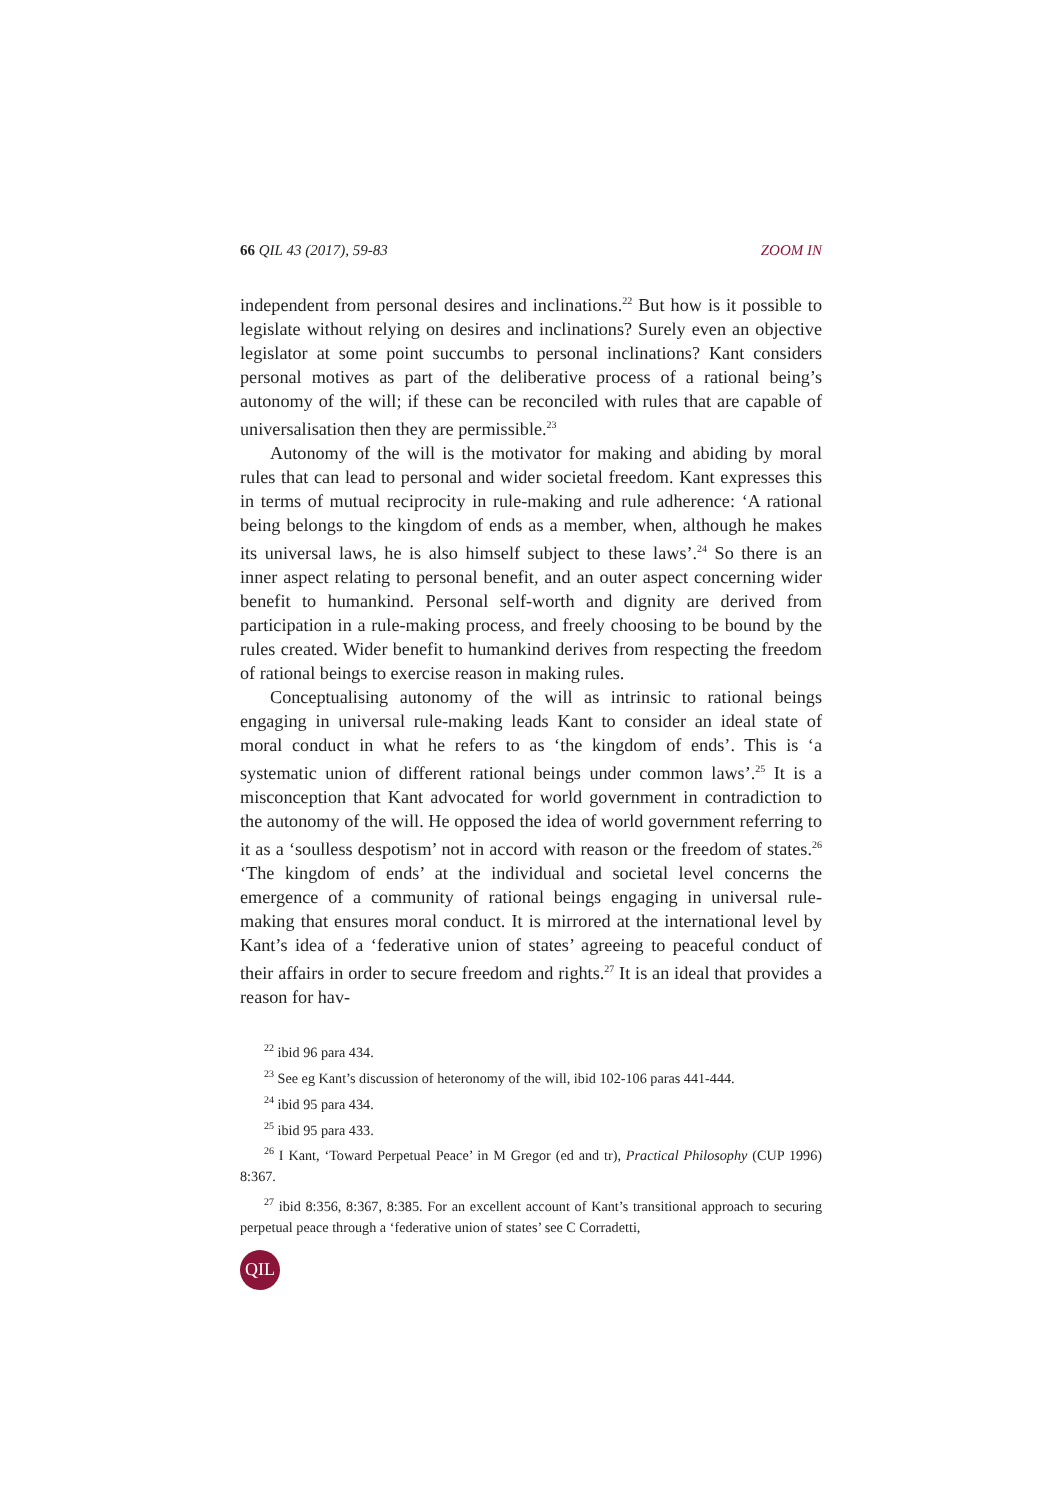66 QIL 43 (2017), 59-83 ZOOM IN
independent from personal desires and inclinations.<sup>22</sup> But how is it possible to legislate without relying on desires and inclinations? Surely even an objective legislator at some point succumbs to personal inclinations? Kant considers personal motives as part of the deliberative process of a rational being’s autonomy of the will; if these can be reconciled with rules that are capable of universalisation then they are permissible.<sup>23</sup>
Autonomy of the will is the motivator for making and abiding by moral rules that can lead to personal and wider societal freedom. Kant expresses this in terms of mutual reciprocity in rule-making and rule adherence: ‘A rational being belongs to the kingdom of ends as a member, when, although he makes its universal laws, he is also himself subject to these laws’.<sup>24</sup> So there is an inner aspect relating to personal benefit, and an outer aspect concerning wider benefit to humankind. Personal self-worth and dignity are derived from participation in a rule-making process, and freely choosing to be bound by the rules created. Wider benefit to humankind derives from respecting the freedom of rational beings to exercise reason in making rules.
Conceptualising autonomy of the will as intrinsic to rational beings engaging in universal rule-making leads Kant to consider an ideal state of moral conduct in what he refers to as ‘the kingdom of ends’. This is ‘a systematic union of different rational beings under common laws’.<sup>25</sup> It is a misconception that Kant advocated for world government in contradiction to the autonomy of the will. He opposed the idea of world government referring to it as a ‘soulless despotism’ not in accord with reason or the freedom of states.<sup>26</sup> ‘The kingdom of ends’ at the individual and societal level concerns the emergence of a community of rational beings engaging in universal rule-making that ensures moral conduct. It is mirrored at the international level by Kant’s idea of a ‘federative union of states’ agreeing to peaceful conduct of their affairs in order to secure freedom and rights.<sup>27</sup> It is an ideal that provides a reason for hav-
<sup>22</sup> ibid 96 para 434.
<sup>23</sup> See eg Kant’s discussion of heteronomy of the will, ibid 102-106 paras 441-444.
<sup>24</sup> ibid 95 para 434.
<sup>25</sup> ibid 95 para 433.
<sup>26</sup> I Kant, ‘Toward Perpetual Peace’ in M Gregor (ed and tr), Practical Philosophy (CUP 1996) 8:367.
<sup>27</sup> ibid 8:356, 8:367, 8:385. For an excellent account of Kant’s transitional approach to securing perpetual peace through a ‘federative union of states’ see C Corradetti,
QIL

####

__INSTRUCTIONS TO FOLLOW__:
Reproduce exactly the stretch of lines that starts at the one containing "<sup>24</sup> ibid 95 para 434." and ends with the final line of the data, including both ends and nothing more.

__TASK RESPONSE__:
<sup>24</sup> ibid 95 para 434.
<sup>25</sup> ibid 95 para 433.
<sup>26</sup> I Kant, ‘Toward Perpetual Peace’ in M Gregor (ed and tr), Practical Philosophy (CUP 1996) 8:367.
<sup>27</sup> ibid 8:356, 8:367, 8:385. For an excellent account of Kant’s transitional approach to securing perpetual peace through a ‘federative union of states’ see C Corradetti,
QIL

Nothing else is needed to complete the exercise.